Copia todo lo que va desde "Ruido y tráfico" hasta "piscinas y playas." en el texto sobre el desconfinamiento en Italia. En esa copia, reemplaza "tráfico" por "circulación".

§ FRAGMENTO DEL TEXTO:
::::

Es el primer día del desconfinamiento general en Italia. La primera impresión es la de una jornada cualquiera, anterior a aquel 21 de febrero, cuando en el norte cerraron de golpe 11 pueblos y ciudades, 50.000 habitantes en total, por un virus llegado de China. Fue un choque mayúsculo para el país más indisciplinado de Europa.

Sin embargo, la sensación dura pocos segundos. En la primera calle, el caminante enmascarado se aleja sin discreción del otro caminante que no lleva mascarilla. Los albañiles han vuelto al trabajo, todos con la mordaza que les obliga a levantar el tono de voz, formando una algarabía que se resuelve al cabo de poco: se bajan la mascarilla y siguen trabajando. El bar de toda la vida comprado por un chino está abierto y vacío. El otro, de un italiano, ha eliminado cuatro mesas y las otras cuatro están a un metro de distancia. Vacío también.

Ruido y tráfico

Hay más ruido, tráfico y gente, pero sin las avalanchas temidas por la recobrada libertad. Los italianos son prudentes, o tal vez miedosos. Cines y teatros esperarán un poco, como los gimnasios, piscinas y playas.

::::

(Registros de datos guardados)

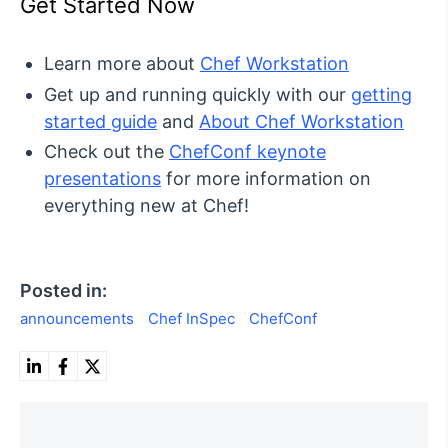
Get Started Now
Learn more about
Chef Workstation
Get up and running quickly with our
getting
started guide
and
About Chef Workstation
Check out the
ChefConf keynote
presentations
for more information on
everything new at Chef!
Posted in:
announcements
Chef InSpec
ChefConf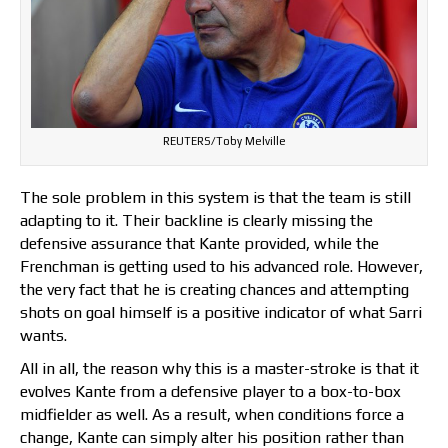
REUTERS/Toby Melville
The sole problem in this system is that the team is still
adapting to it. Their backline is clearly missing the
defensive assurance that Kante provided, while the
Frenchman is getting used to his advanced role. However,
the very fact that he is creating chances and attempting
shots on goal himself is a positive indicator of what Sarri
wants.
All in all, the reason why this is a master-stroke is that it
evolves Kante from a defensive player to a box-to-box
midfielder as well. As a result, when conditions force a
change, Kante can simply alter his position rather than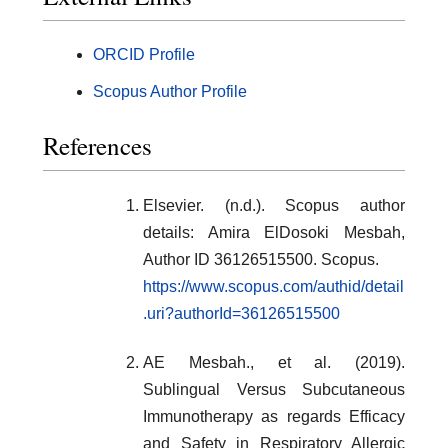
ORCID Profile
Scopus Author Profile
References
Elsevier. (n.d.). Scopus author
details: Amira ElDosoki Mesbah,
Author ID 36126515500. Scopus.
https://www.scopus.com/authid/detail
.uri?authorId=36126515500
AE Mesbah., et al. (2019).
Sublingual Versus Subcutaneous
Immunotherapy as regards Efficacy
and Safety in Respiratory Allergic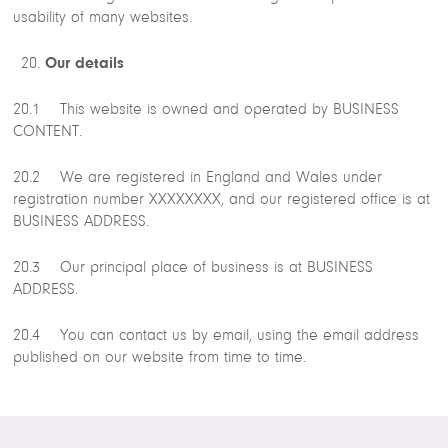
usability of many websites.
Our details
20.1 This website is owned and operated by BUSINESS
CONTENT.
20.2 We are registered in England and Wales under
registration number XXXXXXXX, and our registered office is at
BUSINESS ADDRESS.
20.3 Our principal place of business is at BUSINESS
ADDRESS.
20.4 You can contact us by email, using the email address
published on our website from time to time.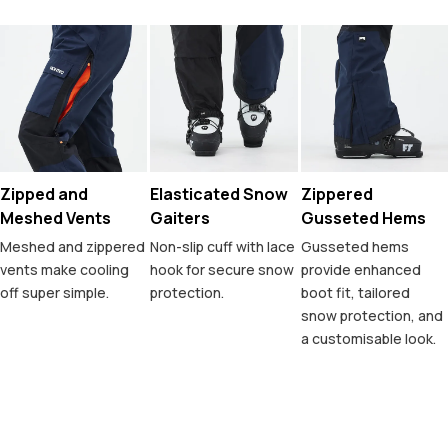
Zipped and
Elasticated Snow
Zippered
Meshed Vents
Gaiters
Gusseted Hems
Meshed and zippered
Non-slip cuff with lace
Gusseted hems
vents make cooling
hook for secure snow
provide enhanced
off super simple.
protection.
boot fit, tailored
snow protection, and
a customisable look.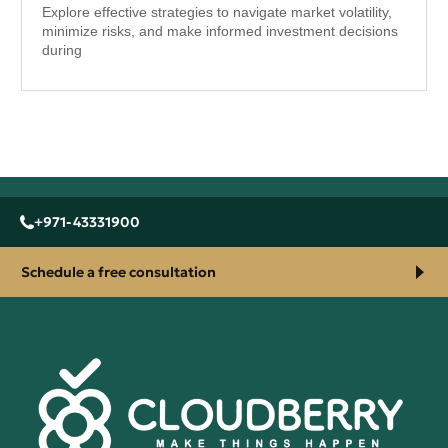
Explore effective strategies to navigate market volatility,
minimize risks, and make informed investment decisions
during
+971-43331900
Schedule a free consultation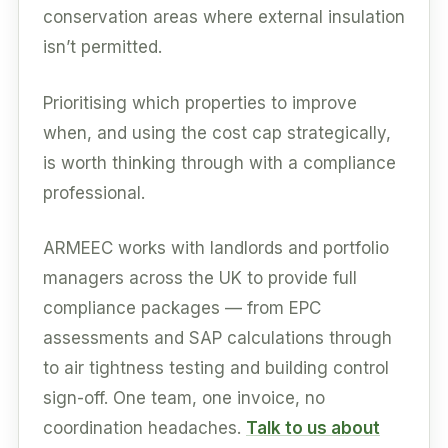
conservation areas where external insulation
isn’t permitted.
Prioritising which properties to improve
when, and using the cost cap strategically,
is worth thinking through with a compliance
professional.
ARMEEC works with landlords and portfolio
managers across the UK to provide full
compliance packages — from EPC
assessments and SAP calculations through
to air tightness testing and building control
sign-off. One team, one invoice, no
coordination headaches.
Talk to us about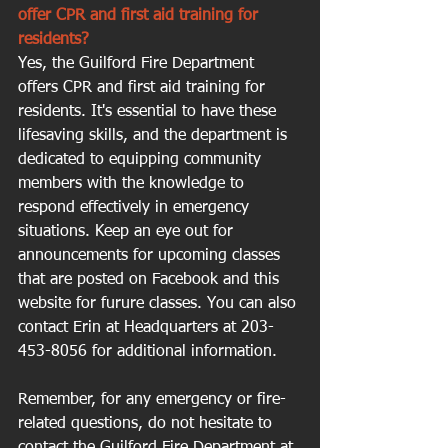
offer CPR and first aid training for 
residents?
Yes, the Guilford Fire Department 
offers CPR and first aid training for 
residents. It's essential to have these 
lifesaving skills, and the department is 
dedicated to equipping community 
members with the knowledge to 
respond effectively in emergency 
situations. Keep an eye out for 
announcements for upcoming classes 
that are posted on Facebook and this 
website for furure classes. You can also 
contact Erin at Headquarters at 203-
453-8056 for additional information.
Remember, for any emergency or fire-
related questions, do not hesitate to 
contact the Guilford Fire Department at 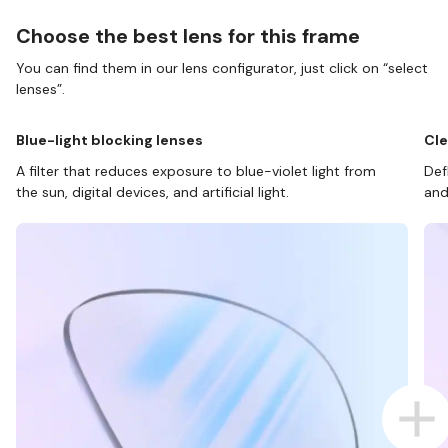
Choose the best lens for this frame
You can find them in our lens configurator, just click on “select
lenses”.
Blue-light blocking lenses
Cle
A filter that reduces exposure to blue-violet light from
Def
the sun, digital devices, and artificial light.
and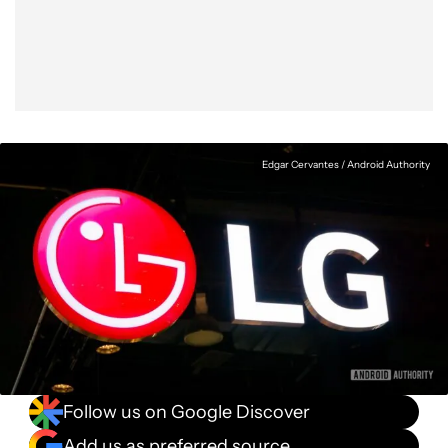
Facebook
Shares
X
Shares
WhatsApp
Shares
0
0
0
Edgar Cervantes / Android Authority
Follow us on Google Discover
Add us as preferred source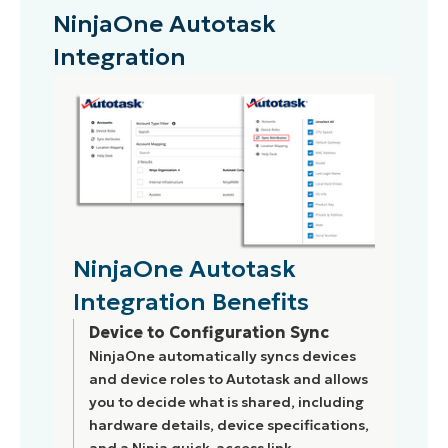
NinjaOne Autotask
Integration
NinjaOne Autotask
Integration Benefits
Device to Configuration Sync
NinjaOne automatically syncs devices
and device roles to Autotask and allows
you to decide what is shared, including
hardware details, device specifications,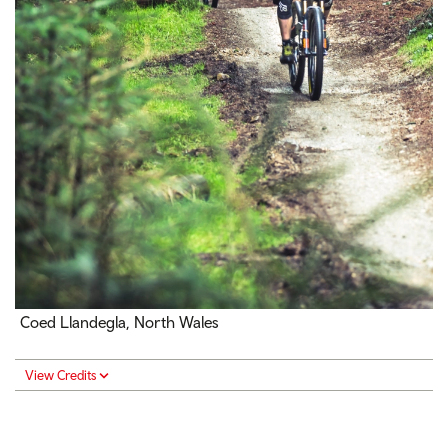
Coed Llandegla, North Wales
View Credits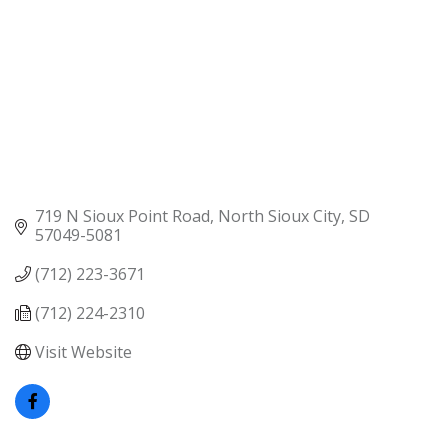
719 N Sioux Point Road
North Sioux City
SD
57049-5081
(712) 223-3671
(712) 224-2310
Visit Website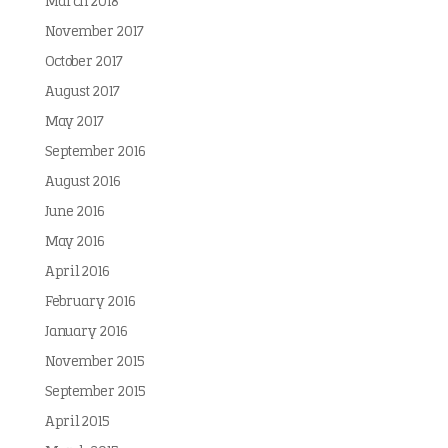
March 2018
November 2017
October 2017
August 2017
May 2017
September 2016
August 2016
June 2016
May 2016
April 2016
February 2016
January 2016
November 2015
September 2015
April 2015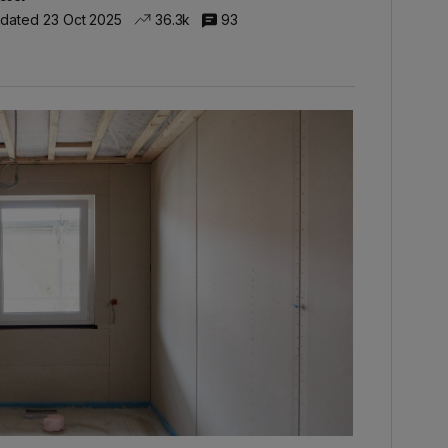
dated 23 Oct 2025
36.3k
93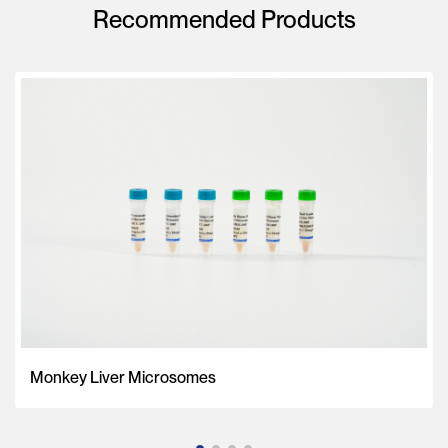
Recommended Products
Monkey Liver Microsomes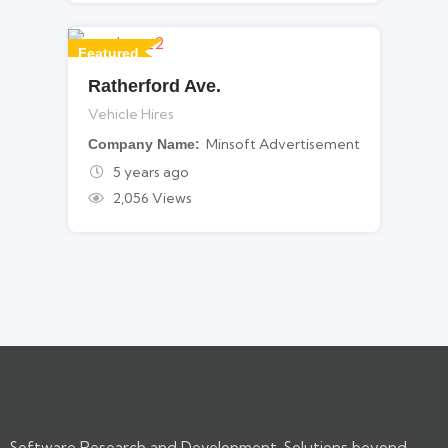
Featured
Ratherford Ave.
For Vehicle Hires
Vehicle Hires
Minsoft Advertisement
Company Name
5 years ago
2,056 Views
Software Research and Development. Solutions beyond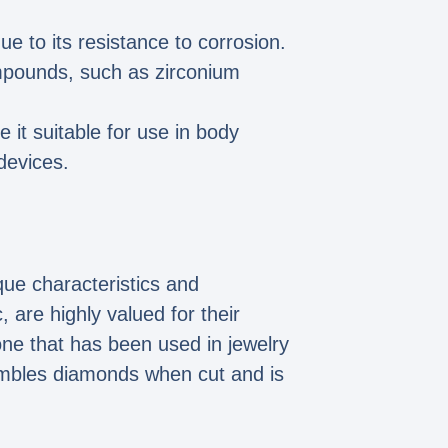
ue to its resistance to corrosion.
ompounds, such as zirconium
 it suitable for use in body
devices.
ue characteristics and
 are highly valued for their
one that has been used in jewelry
sembles diamonds when cut and is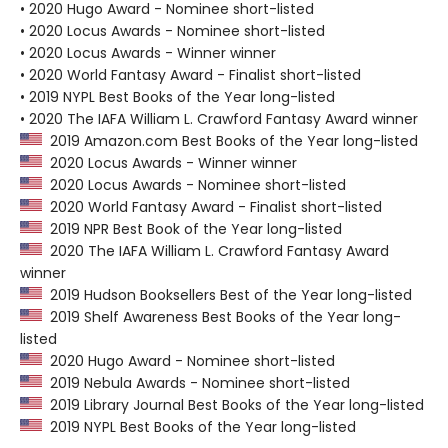
• 2020 Hugo Award - Nominee short-listed
• 2020 Locus Awards - Nominee short-listed
• 2020 Locus Awards - Winner winner
• 2020 World Fantasy Award - Finalist short-listed
• 2019 NYPL Best Books of the Year long-listed
• 2020 The IAFA William L. Crawford Fantasy Award winner
2019 Amazon.com Best Books of the Year long-listed
2020 Locus Awards - Winner winner
2020 Locus Awards - Nominee short-listed
2020 World Fantasy Award - Finalist short-listed
2019 NPR Best Book of the Year long-listed
2020 The IAFA William L. Crawford Fantasy Award
winner
2019 Hudson Booksellers Best of the Year long-listed
2019 Shelf Awareness Best Books of the Year long-
listed
2020 Hugo Award - Nominee short-listed
2019 Nebula Awards - Nominee short-listed
2019 Library Journal Best Books of the Year long-listed
2019 NYPL Best Books of the Year long-listed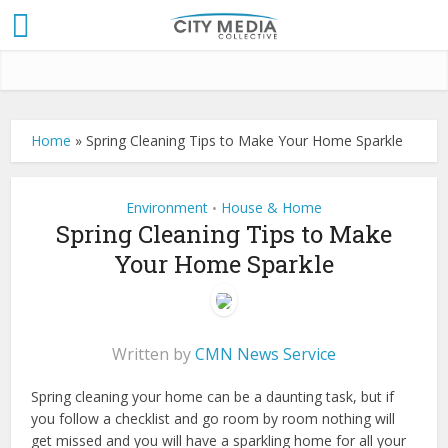
Home
»
Spring Cleaning Tips to Make Your Home Sparkle
Environment
House & Home
•
Spring Cleaning Tips to Make
Your Home Sparkle
Written by
CMN News Service
Spring cleaning your home can be a daunting task, but if
you follow a checklist and go room by room nothing will
get missed and you will have a sparkling home for all your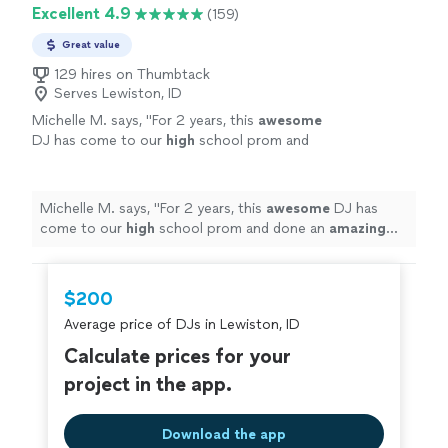
Excellent 4.9
(159)
Great value
129 hires on Thumbtack
Serves Lewiston, ID
Michelle M. says, "
For 2 years, this
awesome
DJ has come to our
high
school prom and
done an
amazing
job! THANK YOU ♡
"
See
more
Michelle M. says, "
For 2 years, this
awesome
DJ has
come to our
high
school prom and done an
amazing
job! THANK YOU ♡
"
$200
Average price of DJs in Lewiston, ID
Calculate prices for your
project in the app.
Download the app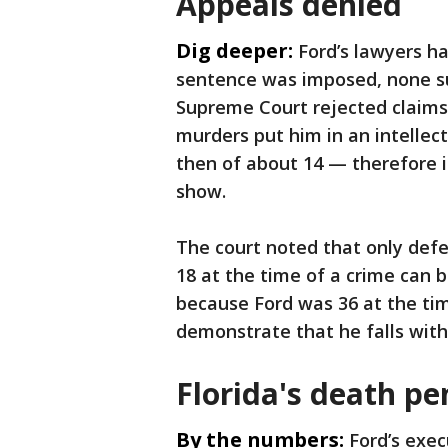
Appeals denied
Dig deeper:
Ford’s lawyers h
sentence was imposed, none su
Supreme Court rejected claims 
murders put him in an intellec
then of about 14 — therefore i
show.
The court noted that only def
18 at the time of a crime can b
because Ford was 36 at the time
demonstrate that he falls with
Florida's death pe
By the numbers:
Ford’s exec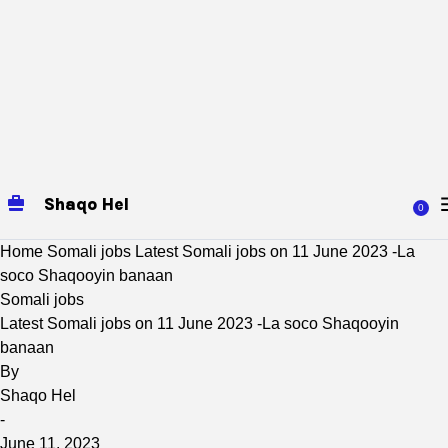
Shaqo Hel
0
Home
Somali jobs
Latest Somali jobs on 11 June 2023 -La
soco Shaqooyin banaan
Somali jobs
Latest Somali jobs on 11 June 2023 -La soco Shaqooyin
banaan
By
Shaqo Hel
-
June 11, 2023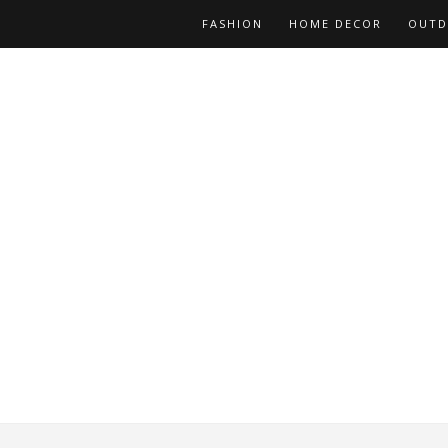
FASHION
HOME DECOR
OUTD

::::

§ RESPUESTA DEL EJERCICIO:
Ruido y circulación

Hay más ruido, circulación y gente, pero sin las avalanchas temidas por la recobrada libertad. Los italianos son prudentes, o tal vez miedosos. Cines y teatros esperarán un poco, como los gimnasios, piscinas y playas.